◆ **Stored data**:
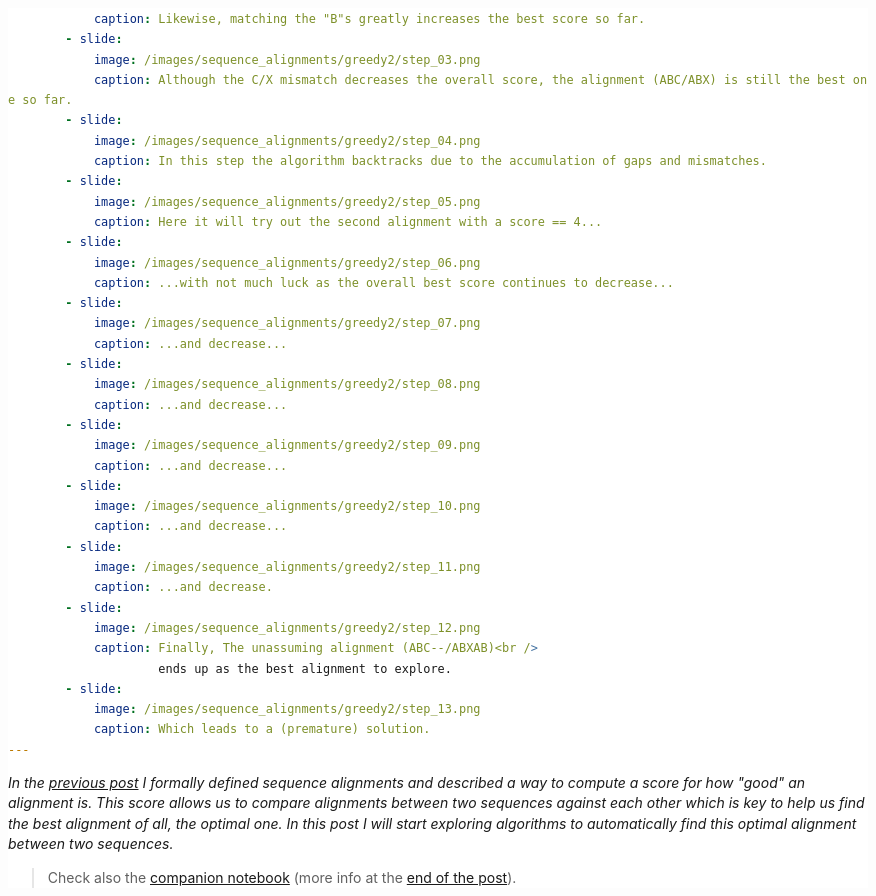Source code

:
 ```yaml
            caption: Likewise, matching the "B"s greatly increases the best score so far.
        - slide:
            image: /images/sequence_alignments/greedy2/step_03.png
            caption: Although the C/X mismatch decreases the overall score, the alignment (ABC/ABX) is still the best one so far.
        - slide:
            image: /images/sequence_alignments/greedy2/step_04.png
            caption: In this step the algorithm backtracks due to the accumulation of gaps and mismatches.
        - slide:
            image: /images/sequence_alignments/greedy2/step_05.png
            caption: Here it will try out the second alignment with a score == 4...
        - slide:
            image: /images/sequence_alignments/greedy2/step_06.png
            caption: ...with not much luck as the overall best score continues to decrease...
        - slide:
            image: /images/sequence_alignments/greedy2/step_07.png
            caption: ...and decrease...
        - slide:
            image: /images/sequence_alignments/greedy2/step_08.png
            caption: ...and decrease...
        - slide:
            image: /images/sequence_alignments/greedy2/step_09.png
            caption: ...and decrease...
        - slide:
            image: /images/sequence_alignments/greedy2/step_10.png
            caption: ...and decrease...
        - slide:
            image: /images/sequence_alignments/greedy2/step_11.png
            caption: ...and decrease.
        - slide:
            image: /images/sequence_alignments/greedy2/step_12.png
            caption: Finally, The unassuming alignment (ABC--/ABXAB)<br />
                     ends up as the best alignment to explore.
        - slide:
            image: /images/sequence_alignments/greedy2/step_13.png
            caption: Which leads to a (premature) solution.
---
```


_In the [previous post](/sequence_alignments_2) I formally defined sequence alignments and described a way to compute a score for how "good" an alignment is. This score allows us to compare alignments between two sequences against each other which is key to help us find the best alignment of all, the optimal one. In this post I will start exploring algorithms to automatically find this optimal alignment between two sequences._

<script src="https://cdn.mathjax.org/mathjax/latest/MathJax.js?config=TeX-AMS-MML_HTMLorMML" type="text/javascript"></script>

> Check also the [companion notebook](https://github.com/jaclx5/jaclx5.github.io/tree/master/notebooks/sequence_alignment) (more info at the [end of the post](#code)).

◆ **Directions for this task**:
What are the lines of the data above that include the string "with"? Copy them.

◆ **Solution for this exercise**:
            caption: Here it will try out the second alignment with a score == 4...
            caption: ...with not much luck as the overall best score continues to decrease...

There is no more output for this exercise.